So I'm working with data from csv-files that are a bit chaotic. Lot's of duplicate rows with the last two values constituting what should be a separate header and data in that column, like this:
ID | Name | Date | field4 | field5 |
---|---|---|---|---|
1 | John | 21-03-23 | Flavour | Strawberry |
1 | John | 21-03-23 | Location | Kitchen |
2 | Jane | 21-04-18 | Flavour | Lime |
2 | Jane | 21-04-18 | Location | Basement |
I've cleaned data in Access up until now with just a INSTER INTO statement, since all duplicate rows with the same primary key will be overlooked.

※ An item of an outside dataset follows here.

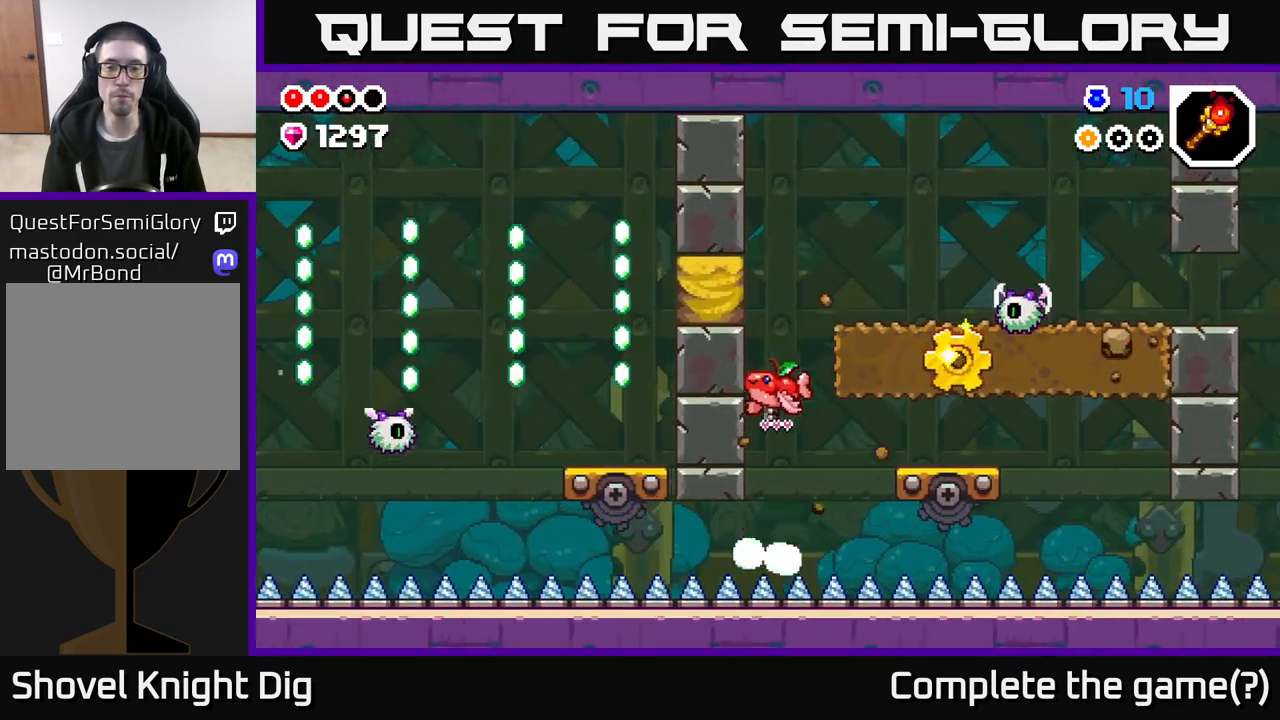
{"buttons": ["A"], "left_stick": "center", "right_stick": "center", "events": [[317, "A", "down"], [350, "left_stick", "center"]]}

A query like this:
INSERT INTO b (ID, Name, Date, field4, field5)
SELECT a.ID, a.Name, a.Date, a.field4, a.field5
FROM a;
,which returns something like this:
ID | Name | Date | field4 | field5 |
---|---|---|---|---|
1 | John | 21-03-23 | Flavour | Strawberry |
2 | Jane | 21-04-18 | Flavour | Lime |
However, now I would need all the different values in field4 and field5 to be transformed into new columns, so the data won't be lost. Like this:
ID | Name | Date | Flavour | Location |
---|---|---|---|---|
1 | John | 21-03-23 | Strawberry | Kitchen |
2 | Jane | 21-04-18 | Lime | Basement |
How can this be done in SQL?
Use conditional aggregation:
select id, name, date,
max(iif(field4 = "Flavour", field5, null)) as flavour,
max(iif(field4 = "Location", field5, null)) as Location
from t
group by id, name, date;
This assumes that you know the columns that you want in the result set. If not, you would need to generate the query string in some way to do a more dynamic query.